JERUSALEM (JTA) — The cause of a fire that heavily damaged a mosque in a Palestinian village near Nablus is under dispute.
Israeli officials say the fire early Tuesday morning at the mosque in Luban al-Sharqiya was due to an electrical short, while Palestinian officials are blaming it on settlers. Muslim holy books were burned in the blaze.
Israeli security forces on Tuesday said it was an electrical short after originally blaming the fire on "price tag" reprisal by settlers against the 10-month building freeze in Jewish West Bank communities. No graffiti or signs of vandalism were found at the site, according to reports.
Palestinian leaders have rejected the finding of an electrical problem, placing the blame on area settlers. Village residents heard a vehicle near the mosque at 3 a.m. Tuesday, Ynet reported. The fact that a stack of Korans was also burned is further proof, Palestinian sources told Ynet.

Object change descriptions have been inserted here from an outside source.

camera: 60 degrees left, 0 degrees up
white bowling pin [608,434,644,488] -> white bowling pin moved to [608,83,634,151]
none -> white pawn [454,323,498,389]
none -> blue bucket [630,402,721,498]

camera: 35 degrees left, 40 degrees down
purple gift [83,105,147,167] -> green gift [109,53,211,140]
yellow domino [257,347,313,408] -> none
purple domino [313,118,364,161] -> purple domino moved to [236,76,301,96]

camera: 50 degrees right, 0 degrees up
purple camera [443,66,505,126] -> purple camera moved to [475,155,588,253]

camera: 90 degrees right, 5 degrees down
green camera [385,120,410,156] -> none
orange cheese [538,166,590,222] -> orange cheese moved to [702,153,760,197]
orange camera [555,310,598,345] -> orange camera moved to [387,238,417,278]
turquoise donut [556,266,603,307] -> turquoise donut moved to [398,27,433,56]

"The IDF rushed to blame settlers for setting the mosque ablaze, but from the investigation currently taking place, no signs of arson have been found, certainly not by settlers," read a statement from Binyamin Regional Council. "This constitutes slander and defamation of an entire community that requires an immediate apology."

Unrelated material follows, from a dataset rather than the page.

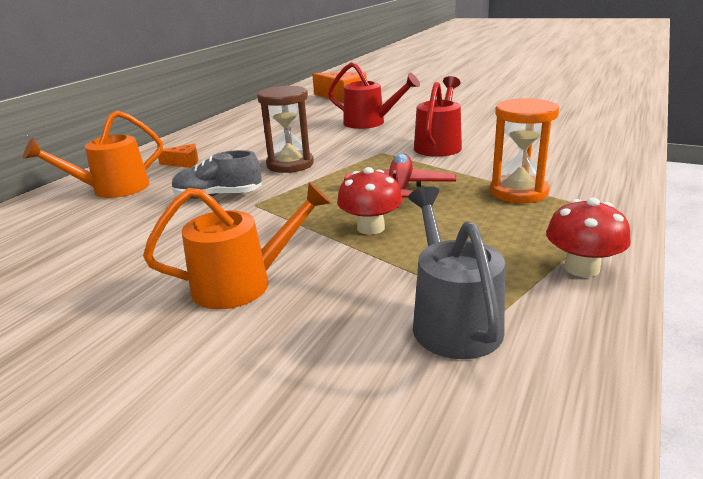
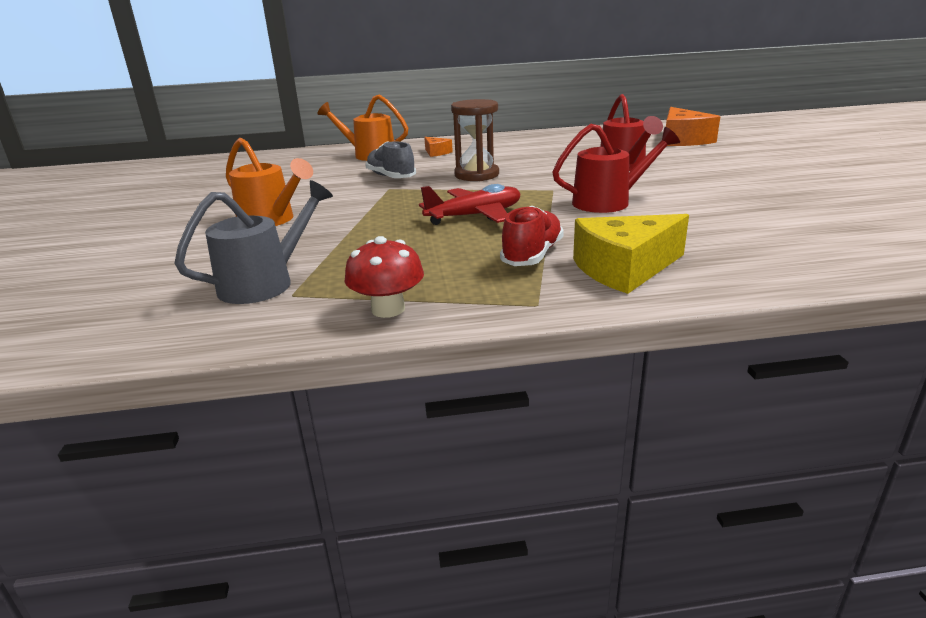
camera: 55 degrees right, 0 degrees up
red mushroom [337,167,403,235] -> none
orange hourglass [490,98,559,203] -> red shoe [500,206,564,266]
none -> yellow cheese [573,214,689,294]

Last month, graffiti was spray-painted on a mosque in a village near Nablus and three Palestinian vehicles were set on fire. In a second Nablus-area village, two Palestinian vehicles were torched and the words "price tag" and a Star of David were spray-painted on a village building. In December, a mosque was torched in the Yasuf village and the words "price tag" sprayed on the wall.
Meanwhile, three synagogues in Jerusalem have been set on fire in the past week. The fires appear to be deliberately set, according to reports.